# Amana Timberline series 1/4 inch shank 12 piece set 1/2 price of sale price



## Tommyt654 (Apr 5, 2009)

Amana Timberline TRS-120 12 Piece Router Bit Set, simply add sale50 in the coupon code section when ordering and receive an additional 50% off sale price,good bits,good deal IMO, better hurry only 3 sets left,I got mine


----------



## Tommyt654 (Apr 5, 2009)

bump,still 3 left I think


----------



## bobj3 (Jan 17, 2006)

Hi

At one time Rockler sold the Amana bits I stopped by for a bit and ask the guy at the front counter where are the Amana router bits and he said we had so many problems with returns we dropped them... 

Just one of the red light stories that stick in my head..

===


----------



## Tommyt654 (Apr 5, 2009)

And I'm sure he sold you a more expensive set or a Rockler set instead, Amana Router bits have always been a top of the line router bit manufacturer ask anyone who really knows anything bout router bits and they'll tell ya Bob<Oh and btw Bob,The sky is falling, the sun is yellow, and the pope is catholic,I'm waiting:dance3:


----------



## bobj3 (Jan 17, 2006)

Hi

No I didn't buy a set I just put my money back in my pocket and left, at that time Amana had the profile I wanted..but I did find it at PriceLine for a bit less..that Eagle took over...

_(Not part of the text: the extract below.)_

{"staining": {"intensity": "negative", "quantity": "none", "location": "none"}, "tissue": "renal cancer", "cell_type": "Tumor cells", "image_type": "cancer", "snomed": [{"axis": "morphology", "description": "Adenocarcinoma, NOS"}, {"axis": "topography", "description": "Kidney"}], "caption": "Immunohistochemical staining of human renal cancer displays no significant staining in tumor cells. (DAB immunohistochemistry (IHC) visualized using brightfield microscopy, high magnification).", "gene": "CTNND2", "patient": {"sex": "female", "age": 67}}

Don't get uptight I'm just telling you what a ran into... ..


========






Tommyt654 said:


> And I'm sure he sold you a more expensive set or a Rockler set instead, Amana Router bits have always been a top of the line router bit manufacturer ask anyone who really knows anything bout router bits and they'll tell ya Bob<Oh and btw Bob,The sky is falling, the sun is yellow, and the pope is catholic,I'm waiting:dance3:


----------



## Mark (Aug 4, 2004)

Play nice gentlemen


----------



## jschaben (Jun 21, 2009)

I have bought several Amana bits from toolstoday.com. They also carry the Timberline name and it appears to me that Timberline is Amanas' budget/economy line. That's not to say that it's a bad thing, I've experienced some very good deals going that route. This particular set looks to be a pretty good buy. Especially with 50% off $57, makes it very attractive. Tyler Tool usually does pull up some pretty good sales.


----------



## mcpheezy (Jan 13, 2011)

I took a look at that site. Is that the only thing they have in stock?


----------



## Tommyt654 (Apr 5, 2009)

just about


----------